--- TASK TO CARRY OUT ---
Within the records below is a range that opens at the line with "Giriş Tarihi: 10-04-2009" and closes at the line with "Zusammenarbeit mit interdisziplinären". Return that range word for word, both ends included, and only that range.
# # # # #
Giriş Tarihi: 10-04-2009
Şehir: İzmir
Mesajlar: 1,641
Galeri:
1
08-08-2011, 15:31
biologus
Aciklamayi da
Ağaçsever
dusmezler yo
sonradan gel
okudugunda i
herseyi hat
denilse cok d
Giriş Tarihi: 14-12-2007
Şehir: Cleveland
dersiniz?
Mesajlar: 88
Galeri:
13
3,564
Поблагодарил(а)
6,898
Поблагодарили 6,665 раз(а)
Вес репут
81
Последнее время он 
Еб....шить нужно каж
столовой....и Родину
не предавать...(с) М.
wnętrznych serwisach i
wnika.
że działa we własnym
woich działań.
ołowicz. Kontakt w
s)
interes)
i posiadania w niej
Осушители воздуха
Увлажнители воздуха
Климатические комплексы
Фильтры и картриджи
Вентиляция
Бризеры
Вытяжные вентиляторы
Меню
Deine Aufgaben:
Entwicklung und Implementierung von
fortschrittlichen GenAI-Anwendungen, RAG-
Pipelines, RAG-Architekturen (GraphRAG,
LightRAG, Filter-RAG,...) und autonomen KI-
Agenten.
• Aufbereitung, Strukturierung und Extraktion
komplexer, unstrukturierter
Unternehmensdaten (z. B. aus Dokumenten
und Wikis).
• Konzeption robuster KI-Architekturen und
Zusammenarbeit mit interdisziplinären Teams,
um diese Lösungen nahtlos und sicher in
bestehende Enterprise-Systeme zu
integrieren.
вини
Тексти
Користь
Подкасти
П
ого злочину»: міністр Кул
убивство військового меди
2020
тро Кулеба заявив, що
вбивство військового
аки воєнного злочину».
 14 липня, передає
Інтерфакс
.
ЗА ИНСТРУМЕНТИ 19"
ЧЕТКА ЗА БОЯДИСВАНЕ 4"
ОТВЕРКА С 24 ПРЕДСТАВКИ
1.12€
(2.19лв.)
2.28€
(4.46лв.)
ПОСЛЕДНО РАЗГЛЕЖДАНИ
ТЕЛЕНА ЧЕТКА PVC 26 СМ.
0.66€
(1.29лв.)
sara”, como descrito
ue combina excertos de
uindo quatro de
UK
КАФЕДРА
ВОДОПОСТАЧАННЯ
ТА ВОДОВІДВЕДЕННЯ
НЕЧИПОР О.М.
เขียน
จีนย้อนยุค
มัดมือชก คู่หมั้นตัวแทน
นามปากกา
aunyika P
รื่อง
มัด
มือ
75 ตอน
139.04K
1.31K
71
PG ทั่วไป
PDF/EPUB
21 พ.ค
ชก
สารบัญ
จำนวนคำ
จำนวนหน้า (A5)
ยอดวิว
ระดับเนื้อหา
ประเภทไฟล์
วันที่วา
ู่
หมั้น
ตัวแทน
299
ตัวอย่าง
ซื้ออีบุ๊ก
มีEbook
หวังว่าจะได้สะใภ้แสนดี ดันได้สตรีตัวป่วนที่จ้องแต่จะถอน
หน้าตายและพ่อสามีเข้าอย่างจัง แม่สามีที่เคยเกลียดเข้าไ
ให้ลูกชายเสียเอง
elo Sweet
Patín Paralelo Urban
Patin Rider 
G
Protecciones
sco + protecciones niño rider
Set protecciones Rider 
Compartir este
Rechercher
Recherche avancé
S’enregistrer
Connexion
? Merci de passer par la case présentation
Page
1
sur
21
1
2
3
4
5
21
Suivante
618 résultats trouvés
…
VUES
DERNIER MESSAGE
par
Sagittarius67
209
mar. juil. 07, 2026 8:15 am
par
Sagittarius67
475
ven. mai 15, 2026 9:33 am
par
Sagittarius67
# # # # #
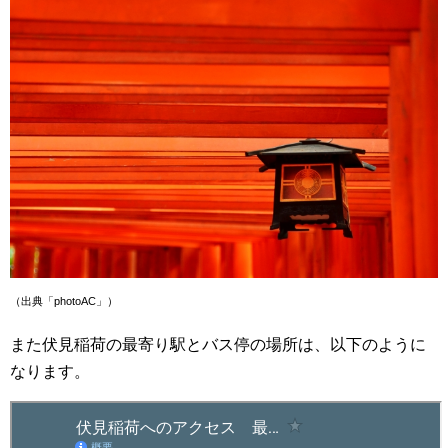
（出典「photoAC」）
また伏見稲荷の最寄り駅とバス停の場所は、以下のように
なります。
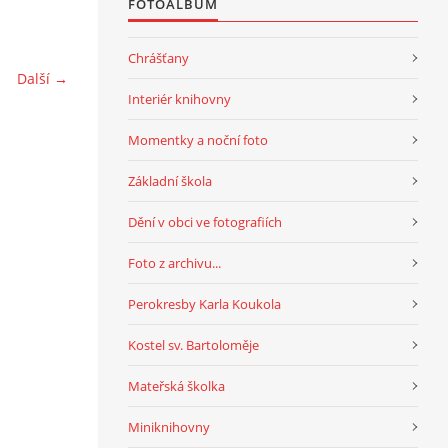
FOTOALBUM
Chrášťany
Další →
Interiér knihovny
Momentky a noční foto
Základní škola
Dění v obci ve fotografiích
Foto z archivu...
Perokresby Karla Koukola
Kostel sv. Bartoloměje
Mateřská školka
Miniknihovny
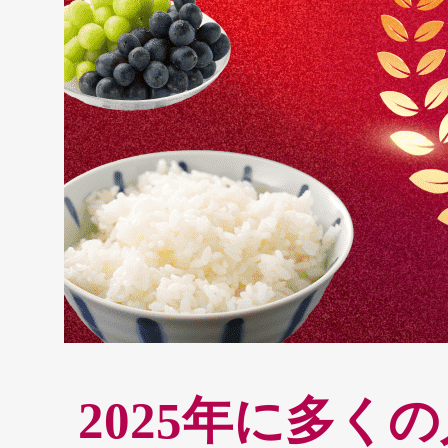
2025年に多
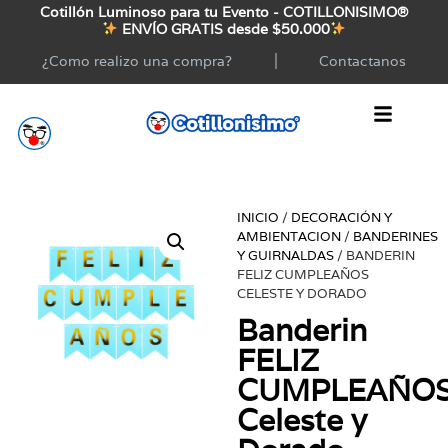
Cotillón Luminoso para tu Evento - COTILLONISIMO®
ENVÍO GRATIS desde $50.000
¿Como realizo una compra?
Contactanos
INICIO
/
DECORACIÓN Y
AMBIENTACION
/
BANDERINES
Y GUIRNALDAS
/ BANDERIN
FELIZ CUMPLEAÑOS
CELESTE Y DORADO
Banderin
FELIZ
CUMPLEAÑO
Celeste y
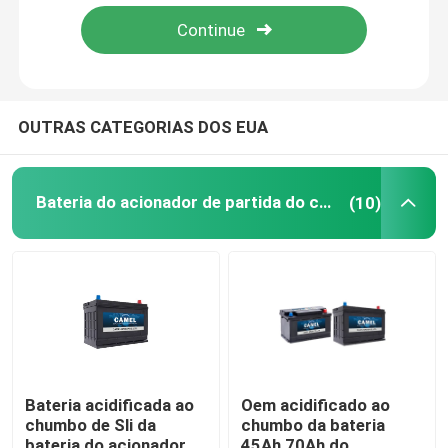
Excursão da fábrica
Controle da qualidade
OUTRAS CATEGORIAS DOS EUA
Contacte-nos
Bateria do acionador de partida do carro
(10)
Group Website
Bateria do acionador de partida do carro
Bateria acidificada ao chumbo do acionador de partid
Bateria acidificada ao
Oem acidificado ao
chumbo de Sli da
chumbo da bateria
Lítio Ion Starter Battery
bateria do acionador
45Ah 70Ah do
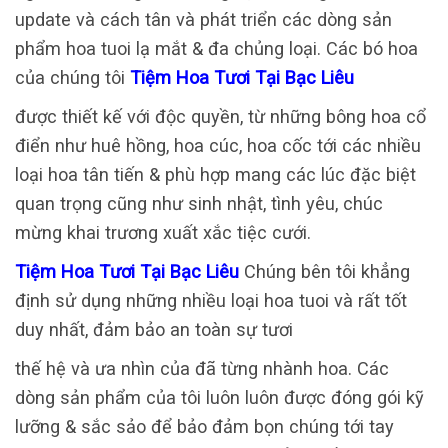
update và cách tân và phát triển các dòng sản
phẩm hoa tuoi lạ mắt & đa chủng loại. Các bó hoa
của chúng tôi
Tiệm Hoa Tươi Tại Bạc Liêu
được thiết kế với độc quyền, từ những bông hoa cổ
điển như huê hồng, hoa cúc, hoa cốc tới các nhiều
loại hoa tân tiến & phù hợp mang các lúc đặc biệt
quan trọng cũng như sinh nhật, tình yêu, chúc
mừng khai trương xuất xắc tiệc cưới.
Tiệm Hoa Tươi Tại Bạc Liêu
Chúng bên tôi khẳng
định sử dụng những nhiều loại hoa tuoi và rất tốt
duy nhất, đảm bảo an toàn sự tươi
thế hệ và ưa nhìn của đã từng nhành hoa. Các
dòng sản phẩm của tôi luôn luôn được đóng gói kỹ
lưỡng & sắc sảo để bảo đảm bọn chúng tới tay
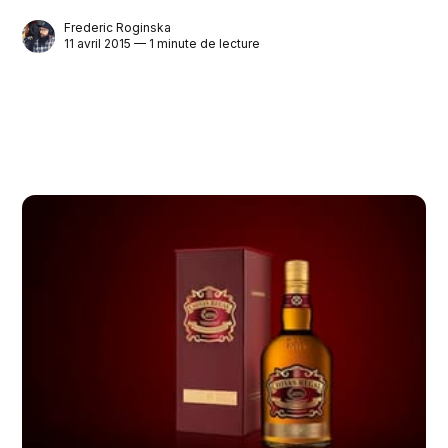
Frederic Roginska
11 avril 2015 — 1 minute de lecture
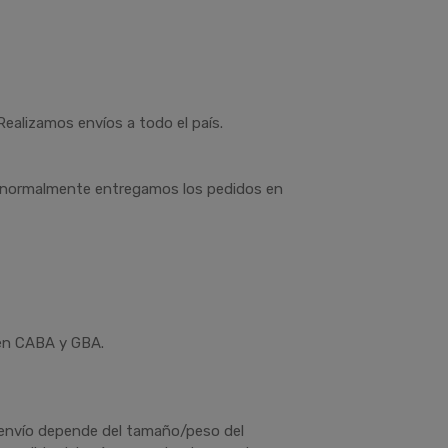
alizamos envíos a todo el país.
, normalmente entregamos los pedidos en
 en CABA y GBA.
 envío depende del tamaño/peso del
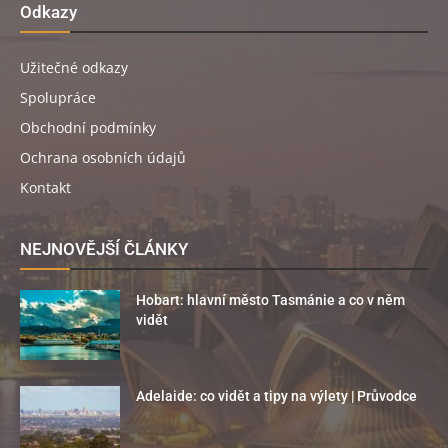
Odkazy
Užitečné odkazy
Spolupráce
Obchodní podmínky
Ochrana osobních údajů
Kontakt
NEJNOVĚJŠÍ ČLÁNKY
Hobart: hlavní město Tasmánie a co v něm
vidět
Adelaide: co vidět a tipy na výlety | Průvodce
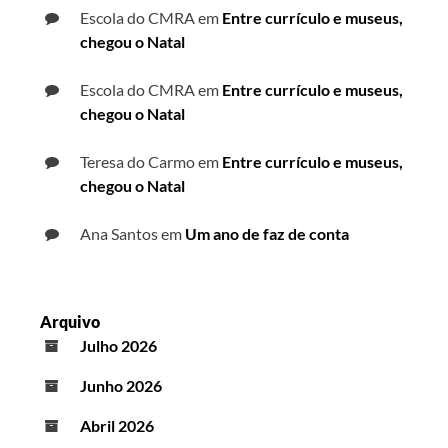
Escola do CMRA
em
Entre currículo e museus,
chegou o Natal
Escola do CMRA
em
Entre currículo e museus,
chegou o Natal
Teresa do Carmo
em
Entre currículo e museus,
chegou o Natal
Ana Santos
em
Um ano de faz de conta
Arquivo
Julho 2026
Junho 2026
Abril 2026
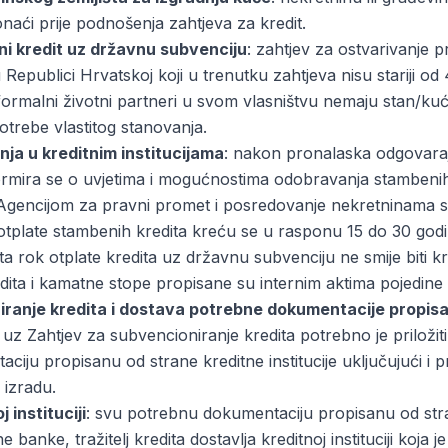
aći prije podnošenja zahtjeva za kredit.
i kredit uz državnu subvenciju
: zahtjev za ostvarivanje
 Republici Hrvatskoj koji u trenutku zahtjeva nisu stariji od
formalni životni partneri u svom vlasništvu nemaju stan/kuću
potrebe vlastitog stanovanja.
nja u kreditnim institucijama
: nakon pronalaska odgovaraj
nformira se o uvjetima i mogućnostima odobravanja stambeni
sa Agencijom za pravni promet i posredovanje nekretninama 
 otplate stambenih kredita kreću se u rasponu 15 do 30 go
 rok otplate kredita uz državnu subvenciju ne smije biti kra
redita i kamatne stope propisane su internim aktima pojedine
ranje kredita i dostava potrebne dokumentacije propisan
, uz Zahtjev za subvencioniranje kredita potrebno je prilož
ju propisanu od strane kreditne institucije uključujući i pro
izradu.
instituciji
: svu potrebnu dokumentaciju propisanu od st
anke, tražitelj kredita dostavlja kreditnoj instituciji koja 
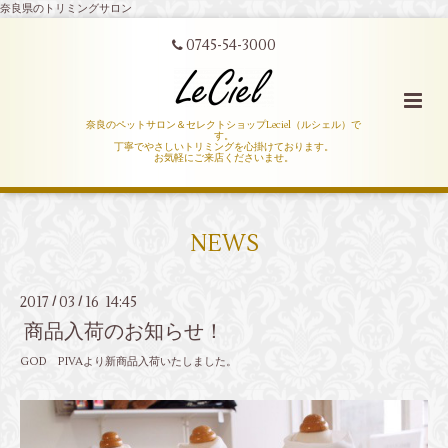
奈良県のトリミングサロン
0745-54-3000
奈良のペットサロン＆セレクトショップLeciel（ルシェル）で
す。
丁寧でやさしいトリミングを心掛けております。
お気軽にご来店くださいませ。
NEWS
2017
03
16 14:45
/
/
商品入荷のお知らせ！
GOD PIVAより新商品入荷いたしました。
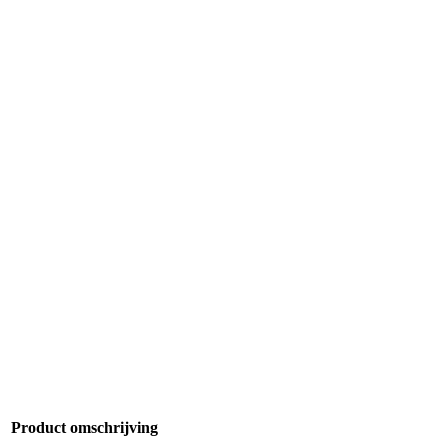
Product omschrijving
# # # # #
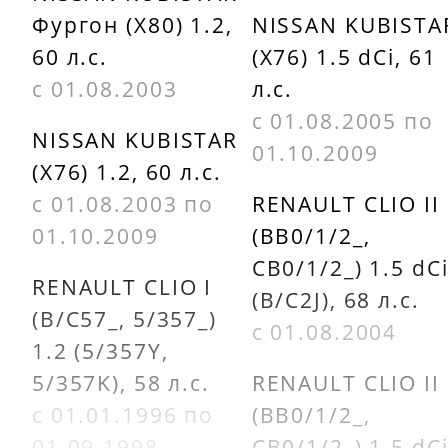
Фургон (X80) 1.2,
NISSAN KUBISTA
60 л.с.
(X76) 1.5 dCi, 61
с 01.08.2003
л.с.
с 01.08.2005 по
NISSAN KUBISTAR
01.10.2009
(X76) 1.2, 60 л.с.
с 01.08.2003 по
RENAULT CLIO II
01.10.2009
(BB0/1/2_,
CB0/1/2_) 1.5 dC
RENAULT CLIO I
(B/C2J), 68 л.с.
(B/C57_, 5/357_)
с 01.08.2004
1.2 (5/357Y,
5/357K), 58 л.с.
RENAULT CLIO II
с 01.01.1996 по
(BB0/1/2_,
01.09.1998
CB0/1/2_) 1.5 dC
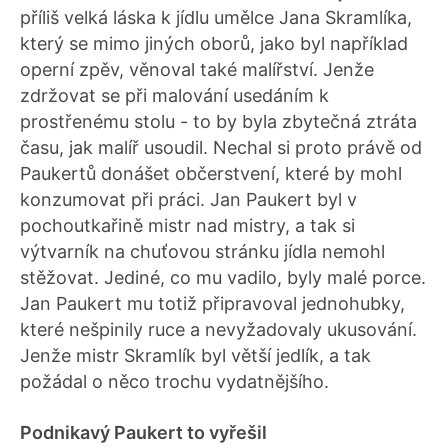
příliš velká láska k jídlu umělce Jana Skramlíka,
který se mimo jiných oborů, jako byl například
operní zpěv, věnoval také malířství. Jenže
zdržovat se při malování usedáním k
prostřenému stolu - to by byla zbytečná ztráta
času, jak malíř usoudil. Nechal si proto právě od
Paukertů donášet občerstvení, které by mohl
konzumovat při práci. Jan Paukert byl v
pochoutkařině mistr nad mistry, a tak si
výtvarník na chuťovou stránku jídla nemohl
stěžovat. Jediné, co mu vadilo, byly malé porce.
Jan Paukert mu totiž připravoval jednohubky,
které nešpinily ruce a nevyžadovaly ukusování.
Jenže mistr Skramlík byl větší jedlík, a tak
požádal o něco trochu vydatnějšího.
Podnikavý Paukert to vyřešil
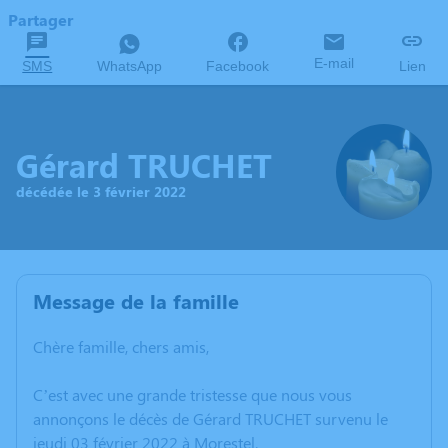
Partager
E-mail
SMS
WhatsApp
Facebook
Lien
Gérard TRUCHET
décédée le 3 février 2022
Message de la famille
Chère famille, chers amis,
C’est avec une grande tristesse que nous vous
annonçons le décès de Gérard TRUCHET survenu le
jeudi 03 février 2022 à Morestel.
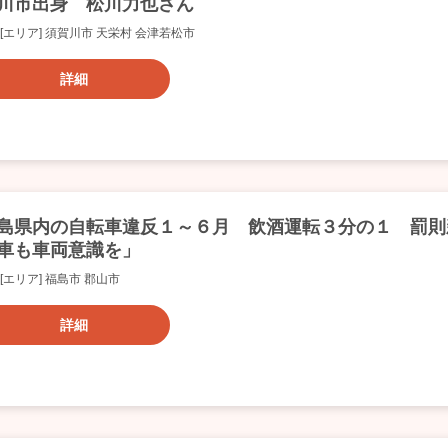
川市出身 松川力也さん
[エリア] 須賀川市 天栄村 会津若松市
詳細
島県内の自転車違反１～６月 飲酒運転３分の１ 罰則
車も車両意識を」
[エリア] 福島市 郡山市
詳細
# # # # #
--- ANSWER SECTION ---
Giriş Tarihi: 10-04-2009
Şehir: İzmir
Mesajlar: 1,641
Galeri:
1
08-08-2011, 15:31
biologus
Aciklamayi da
Ağaçsever
dusmezler yo
sonradan gel
okudugunda i
herseyi hat
denilse cok d
Giriş Tarihi: 14-12-2007
Şehir: Cleveland
dersiniz?
Mesajlar: 88
Galeri:
13
3,564
Поблагодарил(а)
6,898
Поблагодарили 6,665 раз(а)
Вес репут
81
Последнее время он 
Еб....шить нужно каж
столовой....и Родину
не предавать...(с) М.
wnętrznych serwisach i
wnika.
że działa we własnym
woich działań.
ołowicz. Kontakt w
s)
interes)
i posiadania w niej
Осушители воздуха
Увлажнители воздуха
Климатические комплексы
Фильтры и картриджи
Вентиляция
Бризеры
Вытяжные вентиляторы
Меню
Deine Aufgaben:
Entwicklung und Implementierung von
fortschrittlichen GenAI-Anwendungen, RAG-
Pipelines, RAG-Architekturen (GraphRAG,
LightRAG, Filter-RAG,...) und autonomen KI-
Agenten.
• Aufbereitung, Strukturierung und Extraktion
komplexer, unstrukturierter
Unternehmensdaten (z. B. aus Dokumenten
und Wikis).
• Konzeption robuster KI-Architekturen und
Zusammenarbeit mit interdisziplinären Teams,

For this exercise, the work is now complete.